--- WHAT THE TASK REQUIRES ---
Below is some material. Put the part that starts with the line containing "Image attached. Where" and runs through the end of the material into a JSON list of strings, one string per line, leaving out blank lines.

--- RECORDS ---

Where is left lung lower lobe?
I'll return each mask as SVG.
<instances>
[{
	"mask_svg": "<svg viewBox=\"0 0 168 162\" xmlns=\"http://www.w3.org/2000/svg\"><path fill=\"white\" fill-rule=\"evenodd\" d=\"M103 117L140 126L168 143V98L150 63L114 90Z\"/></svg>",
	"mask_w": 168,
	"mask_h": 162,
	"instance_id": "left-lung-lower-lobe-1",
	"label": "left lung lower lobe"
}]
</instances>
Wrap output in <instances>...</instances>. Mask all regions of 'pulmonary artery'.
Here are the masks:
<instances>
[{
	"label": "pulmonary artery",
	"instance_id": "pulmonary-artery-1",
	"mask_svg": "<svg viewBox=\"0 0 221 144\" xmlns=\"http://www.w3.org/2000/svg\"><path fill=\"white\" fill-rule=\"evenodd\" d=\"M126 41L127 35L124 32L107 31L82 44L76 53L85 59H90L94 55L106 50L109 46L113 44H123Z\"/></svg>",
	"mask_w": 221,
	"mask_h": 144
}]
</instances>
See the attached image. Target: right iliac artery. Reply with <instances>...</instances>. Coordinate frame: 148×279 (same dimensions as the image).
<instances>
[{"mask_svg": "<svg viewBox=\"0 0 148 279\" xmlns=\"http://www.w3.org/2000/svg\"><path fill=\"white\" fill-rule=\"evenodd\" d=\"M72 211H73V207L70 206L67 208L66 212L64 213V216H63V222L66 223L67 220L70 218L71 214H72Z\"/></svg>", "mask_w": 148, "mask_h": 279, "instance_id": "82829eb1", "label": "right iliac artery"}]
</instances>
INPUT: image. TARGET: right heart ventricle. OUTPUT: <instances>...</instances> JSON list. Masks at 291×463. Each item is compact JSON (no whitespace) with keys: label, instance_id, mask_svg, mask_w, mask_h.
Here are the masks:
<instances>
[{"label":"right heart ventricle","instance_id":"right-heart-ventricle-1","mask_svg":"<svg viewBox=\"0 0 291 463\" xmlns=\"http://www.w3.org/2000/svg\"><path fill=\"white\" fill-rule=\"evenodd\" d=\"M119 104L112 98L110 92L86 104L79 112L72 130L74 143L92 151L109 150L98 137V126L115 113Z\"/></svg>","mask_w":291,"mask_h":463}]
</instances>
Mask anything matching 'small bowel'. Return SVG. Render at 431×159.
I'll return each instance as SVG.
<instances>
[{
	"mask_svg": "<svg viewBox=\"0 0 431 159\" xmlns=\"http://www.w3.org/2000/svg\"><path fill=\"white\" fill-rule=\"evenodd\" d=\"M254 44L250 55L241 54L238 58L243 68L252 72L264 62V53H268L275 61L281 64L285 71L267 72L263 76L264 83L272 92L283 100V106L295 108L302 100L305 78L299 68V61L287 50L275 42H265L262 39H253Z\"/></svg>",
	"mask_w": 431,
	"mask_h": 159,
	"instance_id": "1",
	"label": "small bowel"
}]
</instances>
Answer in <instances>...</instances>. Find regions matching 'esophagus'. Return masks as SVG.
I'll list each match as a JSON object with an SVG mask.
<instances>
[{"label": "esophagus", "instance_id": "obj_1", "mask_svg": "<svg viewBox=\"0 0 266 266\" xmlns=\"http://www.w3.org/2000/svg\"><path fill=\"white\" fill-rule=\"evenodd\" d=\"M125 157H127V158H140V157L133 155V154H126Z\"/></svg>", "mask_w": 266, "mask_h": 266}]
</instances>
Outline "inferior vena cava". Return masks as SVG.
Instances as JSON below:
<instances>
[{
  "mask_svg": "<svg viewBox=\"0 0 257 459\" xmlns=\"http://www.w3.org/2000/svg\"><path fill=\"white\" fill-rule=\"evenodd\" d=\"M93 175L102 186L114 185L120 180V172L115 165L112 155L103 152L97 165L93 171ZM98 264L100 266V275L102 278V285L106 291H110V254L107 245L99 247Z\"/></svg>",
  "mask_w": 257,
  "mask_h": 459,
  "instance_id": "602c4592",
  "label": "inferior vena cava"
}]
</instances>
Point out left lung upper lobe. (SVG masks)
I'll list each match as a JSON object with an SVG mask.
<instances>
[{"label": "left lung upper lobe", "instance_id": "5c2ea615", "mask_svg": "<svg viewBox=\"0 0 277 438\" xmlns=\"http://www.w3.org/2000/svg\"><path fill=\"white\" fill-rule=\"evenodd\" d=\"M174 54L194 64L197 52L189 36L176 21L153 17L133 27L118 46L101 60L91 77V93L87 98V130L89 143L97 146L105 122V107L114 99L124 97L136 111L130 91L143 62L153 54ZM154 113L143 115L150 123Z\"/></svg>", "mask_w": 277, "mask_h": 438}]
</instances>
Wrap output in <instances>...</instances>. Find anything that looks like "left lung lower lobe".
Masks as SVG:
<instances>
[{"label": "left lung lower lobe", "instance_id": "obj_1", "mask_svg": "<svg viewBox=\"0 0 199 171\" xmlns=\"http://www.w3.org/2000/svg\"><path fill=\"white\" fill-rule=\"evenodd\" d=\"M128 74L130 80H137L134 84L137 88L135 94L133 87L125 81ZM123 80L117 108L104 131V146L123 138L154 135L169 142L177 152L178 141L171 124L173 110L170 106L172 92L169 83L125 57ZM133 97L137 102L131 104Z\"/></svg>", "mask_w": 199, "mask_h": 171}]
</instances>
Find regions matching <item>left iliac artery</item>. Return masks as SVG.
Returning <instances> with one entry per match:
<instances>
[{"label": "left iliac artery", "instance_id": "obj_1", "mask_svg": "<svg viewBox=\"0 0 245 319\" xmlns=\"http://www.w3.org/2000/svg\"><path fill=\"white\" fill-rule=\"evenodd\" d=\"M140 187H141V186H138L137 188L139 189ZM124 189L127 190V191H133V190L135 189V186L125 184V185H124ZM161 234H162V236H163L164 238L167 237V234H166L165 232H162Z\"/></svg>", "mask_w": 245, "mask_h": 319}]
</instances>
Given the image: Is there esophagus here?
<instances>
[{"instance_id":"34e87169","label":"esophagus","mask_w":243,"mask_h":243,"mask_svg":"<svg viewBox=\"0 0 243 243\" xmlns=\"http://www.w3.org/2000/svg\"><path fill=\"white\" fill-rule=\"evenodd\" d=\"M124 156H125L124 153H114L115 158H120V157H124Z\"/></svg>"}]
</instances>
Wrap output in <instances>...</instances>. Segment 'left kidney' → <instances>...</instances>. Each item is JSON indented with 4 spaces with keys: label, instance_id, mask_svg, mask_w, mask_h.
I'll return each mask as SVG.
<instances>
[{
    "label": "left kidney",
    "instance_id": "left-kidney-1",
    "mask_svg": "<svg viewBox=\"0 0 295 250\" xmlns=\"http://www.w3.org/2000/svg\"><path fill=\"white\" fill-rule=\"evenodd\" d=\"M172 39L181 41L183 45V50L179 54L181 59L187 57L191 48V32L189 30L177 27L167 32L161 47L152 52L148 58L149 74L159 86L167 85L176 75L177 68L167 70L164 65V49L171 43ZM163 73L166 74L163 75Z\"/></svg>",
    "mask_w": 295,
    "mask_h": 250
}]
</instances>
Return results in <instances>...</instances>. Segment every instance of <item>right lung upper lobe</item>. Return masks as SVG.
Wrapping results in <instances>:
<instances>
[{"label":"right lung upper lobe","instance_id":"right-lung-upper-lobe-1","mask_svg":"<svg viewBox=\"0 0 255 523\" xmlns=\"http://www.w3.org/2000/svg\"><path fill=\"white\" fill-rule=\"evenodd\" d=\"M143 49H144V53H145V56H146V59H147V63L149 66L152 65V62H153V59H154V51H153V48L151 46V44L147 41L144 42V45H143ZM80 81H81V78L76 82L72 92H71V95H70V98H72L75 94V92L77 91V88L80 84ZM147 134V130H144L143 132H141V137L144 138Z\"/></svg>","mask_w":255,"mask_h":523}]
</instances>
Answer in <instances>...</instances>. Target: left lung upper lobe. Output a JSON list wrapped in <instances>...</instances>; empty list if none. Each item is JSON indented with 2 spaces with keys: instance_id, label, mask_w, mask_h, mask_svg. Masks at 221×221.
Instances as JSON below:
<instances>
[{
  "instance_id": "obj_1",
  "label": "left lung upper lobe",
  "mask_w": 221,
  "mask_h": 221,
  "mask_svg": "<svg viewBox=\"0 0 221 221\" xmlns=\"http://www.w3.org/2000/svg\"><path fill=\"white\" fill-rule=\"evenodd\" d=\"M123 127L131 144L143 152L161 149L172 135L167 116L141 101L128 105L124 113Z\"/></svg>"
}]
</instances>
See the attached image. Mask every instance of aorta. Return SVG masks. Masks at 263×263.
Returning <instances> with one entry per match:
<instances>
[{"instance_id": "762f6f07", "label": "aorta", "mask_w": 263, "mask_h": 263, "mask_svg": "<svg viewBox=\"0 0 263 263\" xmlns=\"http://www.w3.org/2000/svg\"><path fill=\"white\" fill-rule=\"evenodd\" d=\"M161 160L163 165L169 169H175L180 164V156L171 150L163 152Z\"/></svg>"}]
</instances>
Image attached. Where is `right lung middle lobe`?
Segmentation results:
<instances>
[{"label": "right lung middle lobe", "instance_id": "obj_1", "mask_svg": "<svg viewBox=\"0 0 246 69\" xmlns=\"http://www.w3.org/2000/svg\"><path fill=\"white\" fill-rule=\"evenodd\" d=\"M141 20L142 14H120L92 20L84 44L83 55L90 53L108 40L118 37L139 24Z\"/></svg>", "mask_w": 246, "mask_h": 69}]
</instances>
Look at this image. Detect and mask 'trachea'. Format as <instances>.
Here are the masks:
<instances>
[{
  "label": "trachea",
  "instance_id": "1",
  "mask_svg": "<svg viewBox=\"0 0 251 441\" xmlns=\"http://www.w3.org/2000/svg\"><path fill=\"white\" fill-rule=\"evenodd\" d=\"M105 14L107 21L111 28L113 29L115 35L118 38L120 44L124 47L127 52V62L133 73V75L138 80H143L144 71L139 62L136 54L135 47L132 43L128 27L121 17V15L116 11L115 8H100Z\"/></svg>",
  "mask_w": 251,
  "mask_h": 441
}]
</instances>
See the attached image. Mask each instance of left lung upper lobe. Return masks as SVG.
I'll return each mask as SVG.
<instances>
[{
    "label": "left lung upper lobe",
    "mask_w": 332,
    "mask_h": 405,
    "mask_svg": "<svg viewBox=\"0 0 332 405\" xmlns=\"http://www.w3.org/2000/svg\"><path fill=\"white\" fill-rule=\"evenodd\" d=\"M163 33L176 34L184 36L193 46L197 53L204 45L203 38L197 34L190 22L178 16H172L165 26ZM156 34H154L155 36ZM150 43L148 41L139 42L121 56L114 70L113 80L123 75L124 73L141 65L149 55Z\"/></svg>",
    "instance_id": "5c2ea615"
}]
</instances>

--- TASK RESPONSE ---
[
  "Image attached. Where is `right lung middle lobe`?",
  "Segmentation results:",
  "<instances>",
  "[{\"label\": \"right lung middle lobe\", \"instance_id\": \"obj_1\", \"mask_svg\": \"<svg viewBox=\\\"0 0 246 69\\\" xmlns=\\\"http://www.w3.org/2000/svg\\\"><path fill=\\\"white\\\" fill-rule=\\\"evenodd\\\" d=\\\"M141 20L142 14H120L92 20L84 44L83 55L90 53L108 40L118 37L139 24Z\\\"/></svg>\", \"mask_w\": 246, \"mask_h\": 69}]",
  "</instances>",
  "Look at this image. Detect and mask 'trachea'. Format as <instances>.",
  "Here are the masks:",
  "<instances>",
  "[{",
  "  \"label\": \"trachea\",",
  "  \"instance_id\": \"1\",",
  "  \"mask_svg\": \"<svg viewBox=\\\"0 0 251 441\\\" xmlns=\\\"http://www.w3.org/2000/svg\\\"><path fill=\\\"white\\\" fill-rule=\\\"evenodd\\\" d=\\\"M105 14L107 21L111 28L113 29L115 35L118 38L120 44L124 47L127 52V62L133 73V75L138 80H143L144 71L139 62L136 54L135 47L132 43L128 27L121 17V15L116 11L115 8H100Z\\\"/></svg>\",",
  "  \"mask_w\": 251,",
  "  \"mask_h\": 441",
  "}]",
  "</instances>",
  "See the attached image. Mask each instance of left lung upper lobe. Return masks as SVG.",
  "I'll return each mask as SVG.",
  "<instances>",
  "[{",
  "    \"label\": \"left lung upper lobe\",",
  "    \"mask_w\": 332,",
  "    \"mask_h\": 405,",
  "    \"mask_svg\": \"<svg viewBox=\\\"0 0 332 405\\\" xmlns=\\\"http://www.w3.org/2000/svg\\\"><path fill=\\\"white\\\" fill-rule=\\\"evenodd\\\" d=\\\"M163 33L176 34L184 36L193 46L197 53L204 45L203 38L197 34L190 22L178 16H172L165 26ZM156 34H154L155 36ZM150 43L148 41L139 42L121 56L114 70L113 80L123 75L124 73L141 65L149 55Z\\\"/></svg>\",",
  "    \"instance_id\": \"5c2ea615\"",
  "}]",
  "</instances>"
]